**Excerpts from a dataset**

● ● ● ● ● ● ●

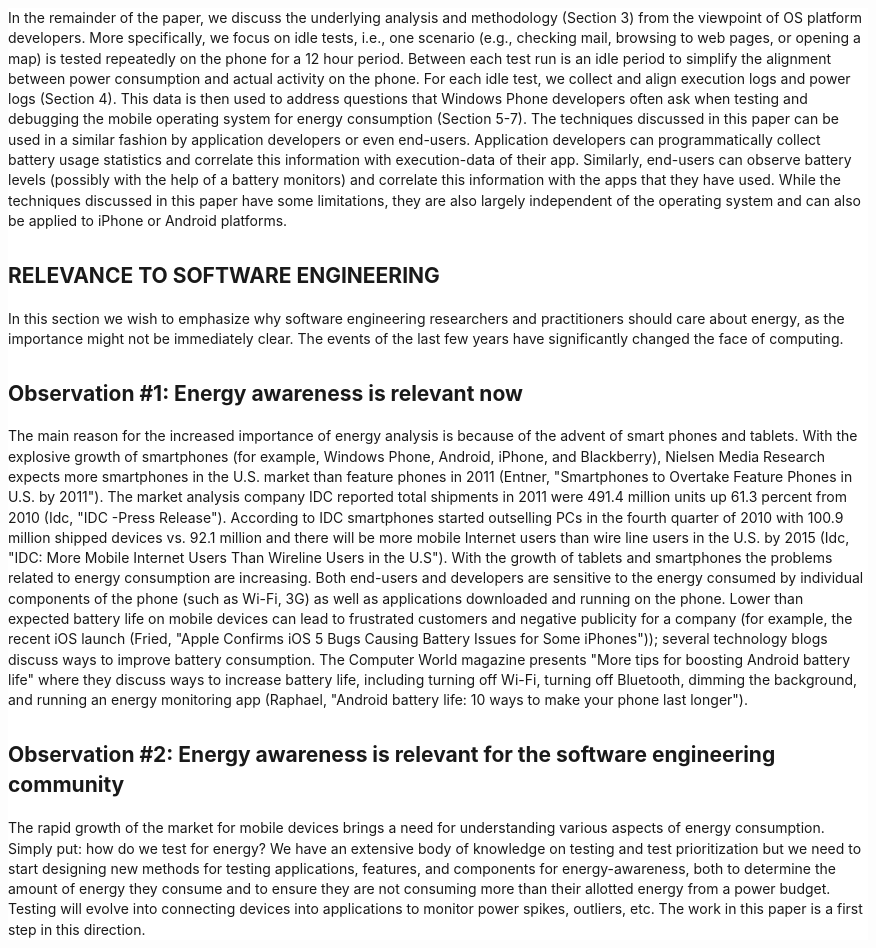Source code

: In the remainder of the paper, we discuss the underlying analysis and methodology (Section 3) from the viewpoint of OS platform developers. More specifically, we focus on idle tests, i.e., one scenario (e.g., checking mail, browsing to web pages, or opening a map) is tested repeatedly on the phone for a 12 hour period. Between each test run is an idle period to simplify the alignment between power consumption and actual activity on the phone. For each idle test, we collect and align execution logs and power logs (Section 4). This data is then used to address questions that Windows Phone developers often ask when testing and debugging the mobile operating system for energy consumption (Section 5-7).
The techniques discussed in this paper can be used in a similar fashion by application developers or even end-users. Application developers can programmatically collect battery usage statistics and correlate this information with execution-data of their app. Similarly, end-users can observe battery levels (possibly with the help of a battery monitors) and correlate this information with the apps that they have used. While the techniques discussed in this paper have some limitations, they are also largely independent of the operating system and can also be applied to iPhone or Android platforms.

## RELEVANCE TO SOFTWARE ENGINEERING

In this section we wish to emphasize why software engineering researchers and practitioners should care about energy, as the importance might not be immediately clear. The events of the last few years have significantly changed the face of computing.

## Observation #1: Energy awareness is relevant now

The main reason for the increased importance of energy analysis is because of the advent of smart phones and tablets. With the explosive growth of smartphones (for example, Windows Phone, Android, iPhone, and Blackberry), Nielsen Media Research expects more smartphones in the U.S. market than feature phones in 2011 (Entner, "Smartphones to Overtake Feature Phones in U.S. by 2011"). The market analysis company IDC reported total shipments in 2011 were 491.4 million units up 61.3 percent from 2010 (Idc, "IDC -Press Release"). According to IDC smartphones started outselling PCs in the fourth quarter of 2010 with 100.9 million shipped devices vs. 92.1 million and there will be more mobile Internet users than wire line users in the U.S. by 2015 (Idc, "IDC: More Mobile Internet Users Than Wireline Users in the U.S").
With the growth of tablets and smartphones the problems related to energy consumption are increasing. Both end-users and developers are sensitive to the energy consumed by individual components of the phone (such as Wi-Fi, 3G) as well as applications downloaded and running on the phone. Lower than expected battery life on mobile devices can lead to frustrated customers and negative publicity for a company (for example, the recent iOS launch (Fried, "Apple Confirms iOS 5 Bugs Causing Battery Issues for Some iPhones")); several technology blogs discuss ways to improve battery consumption. The Computer World magazine presents "More tips for boosting Android battery life" where they discuss ways to increase battery life, including turning off Wi-Fi, turning off Bluetooth, dimming the background, and running an energy monitoring app (Raphael, "Android battery life: 10 ways to make your phone last longer").

## Observation #2: Energy awareness is relevant for the software engineering community

The rapid growth of the market for mobile devices brings a need for understanding various aspects of energy consumption. Simply put: how do we test for energy? We have an extensive body of knowledge on testing and test prioritization but we need to start designing new methods for testing applications, features, and components for energy-awareness, both to determine the amount of energy they consume and to ensure they are not consuming more than their allotted energy from a power budget. Testing will evolve into connecting devices into applications to monitor power spikes, outliers, etc. The work in this paper is a first step in this direction.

● ● ● ● ● ● ●

**TASK DETAILS**
In the entries above, find the line with "## RELEVANCE TO SOFTWARE ENGINEERING" and the line with "## Observation #1: Energy", then restate word for word both of them and every line between, with nothing more.

**ANSWER FOR THIS EXERCISE**
## RELEVANCE TO SOFTWARE ENGINEERING

In this section we wish to emphasize why software engineering researchers and practitioners should care about energy, as the importance might not be immediately clear. The events of the last few years have significantly changed the face of computing.

## Observation #1: Energy awareness is relevant now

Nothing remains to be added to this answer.